Friday, 29 March 2013

Special issue on homogenisation of climate series

The open access Quarterly Journal of the Hungarian Meteorological Service "Időjárás" has just published a special issue on homogenization of climate records. This special issue contains eight research papers. It is an offspring of the COST Action HOME: Advances in homogenization methods of climate series: an integrated approach (COST-ES0601).

To be able to discuss eight papers, this post does not contain as much background information as usual and is aimed at people already knowledgeable about homogenization of climate networks.

Contents

Mónika Lakatos and Tamás Szentimrey: Editorial.
The editorial explains the background of this special issue: the importance of homogenisation and the COST Action HOME. Mónika and Tamás thank you very much for your efforts to organise this special issue. I think every reader will agree that it has become a valuable journal issue.

Monthly data

Ralf Lindau and Victor Venema: On the multiple breakpoint problem and the number of significant breaks in homogenization of climate records.
My article with Ralf Lindau is already discussed in a previous post on the multiple breakpoint problem.
José A. Guijarro: Climatological series shift test comparison on running windows.
Longer time series typically contain more than one inhomogeneity, but statistical tests are mostly designed to detect one break. One way to resolve this conflict is by applying these tests on short moving windows. José compares six statistical detection methods (t-test, Standard Normal Homogeneity Test (SNHT), two-phase regression (TPR), Wilcoxon-Mann-Whithney test, Durbin-Watson test and SRMD: squared relative mean difference), which are applied on running windows with a length between 1 and 5 years (12 to 60 values (months) on either side of the potential break). The smart trick of the article is that all methods are calibrated to a false alarm rate of 1% for better comparison. In this way, he can show that the t-test, SNHT and SRMD are best for this problem and almost identical. To get good detection rates, the window needs to be at least 2*3 years. As this harbours the risk of having two breaks in one window, José has decided to change his homogenization method CLIMATOL to using the semi-hierarchical scheme of SNHT instead of using windows. The methods are tested on data with just one break; it would have been interesting to also simulate the more realistic case with multiple independent breaks.
Olivier Mestre, Peter Domonkos, Franck Picard, Ingeborg Auer, Stéphane Robin, Emilie Lebarbier, Reinhard Böhm, Enric Aguilar, Jose Guijarro, Gregor Vertachnik, Matija Klan-car, Brigitte Dubuisson, and Petr Stepanek: HOMER: a homogenization software – methods and applications.
HOMER is a new homogenization method and is developed using the best methods tested on the HOME benchmark. Thus theoretically, this should be the best method currently available. Still, sometimes interactions between parts of an algorithm can lead to unexpected results. It would be great if someone would test HOMER on the HOME benchmark dataset, so that we can compare its performance with the other algorithms.

Sunday, 24 March 2013

New article on the multiple breakpoint problem in homogenization

An interesting paper by Ralf Lindau and me on the multiple breakpoint problem has just appeared in a Special issue on homogenization of the open access Quarterly Journal of the Hungarian Meteorological Service "Időjárás".

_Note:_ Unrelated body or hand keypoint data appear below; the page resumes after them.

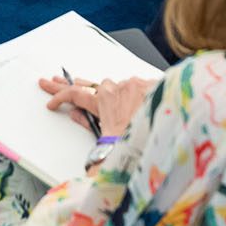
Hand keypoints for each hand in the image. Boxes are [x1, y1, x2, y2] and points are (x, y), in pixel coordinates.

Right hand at [37, 75, 154, 142]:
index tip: (51, 101)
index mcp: (104, 102)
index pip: (75, 94)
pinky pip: (141, 86)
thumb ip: (90, 126)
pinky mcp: (154, 84)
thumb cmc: (143, 147)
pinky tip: (138, 105)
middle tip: (57, 79)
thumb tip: (77, 115)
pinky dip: (137, 95)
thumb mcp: (108, 145)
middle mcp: (119, 88)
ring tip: (109, 103)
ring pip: (120, 86)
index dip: (59, 96)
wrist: (174, 139)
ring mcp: (137, 84)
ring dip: (115, 95)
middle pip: (94, 84)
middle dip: (77, 85)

Multiple break point problem

Long instrumental time series contain non-climatological changes, called inhomogeneities. For example because of relocations or due to changes in the instrumentation. To study real changes in the climate more accurately these inhomogeneities need to be detected and removed in a data processing step called homogenization; also called segmentation in statistics.

Statisticians have worked a lot on the detection of a single break point in data. However, unfortunately, long climate time series typically contain more than just one break point. There are two ad hoc methods to deal with this.

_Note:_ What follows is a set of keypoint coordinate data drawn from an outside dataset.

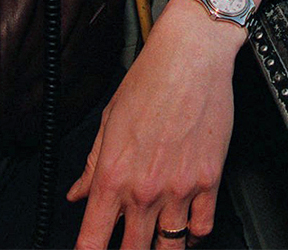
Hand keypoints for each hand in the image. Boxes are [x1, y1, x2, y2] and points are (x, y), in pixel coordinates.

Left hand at [67, 0, 244, 248]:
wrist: (191, 57)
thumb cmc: (150, 80)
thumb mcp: (108, 122)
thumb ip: (92, 165)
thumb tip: (78, 193)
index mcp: (113, 175)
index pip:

The most used method is the hierarchical one: to first detect the largest break and then to redo the detection on the two subsections, and so on until no more breaks are found or the segments become too short. A variant is the semi-hierachical method in which old detected breaks are retested and removed if no longer significant. For example, SNHT uses a semi-hierachical scheme and thus also the pairwise homogenization algorithm of NOAA, which uses SNHT for detection.

The second ad hoc method is to detect the breaks on a moving window. This window should be long enough for sensitivity, but should not be too long because that increases the chance of two breaks in the window. In the Special issue there is an article by José A. Guijarro on this method, which is used for his homogenization method CLIMATOL.

While these two ad hoc methods work reasonably, detecting all breaks simultaneously is more powerful. This can be performed as an exhaustive search of all possible combinations (used by the homogenization method MASH). With on average one break per 15 to 20 years, the number of breaks and thus combinations can get very large. Modern homogenization methods consequently use an optimization method called dynamic programming (used by the homogenization methods PRODIGE, ACMANT and HOMER).

All the mentioned homogenization methods have been compared with each other on a realistic benchmark dataset by the COST Action HOME. In the corresponding article (Venema et al., 2012) you can find references to all the mentioned methods. The results of this benchmarking showed that multiple breakpoint methods were clearly the best. However, this is not only because of the elegant solution to the multiple breakpoint problem, these methods also had other advantages.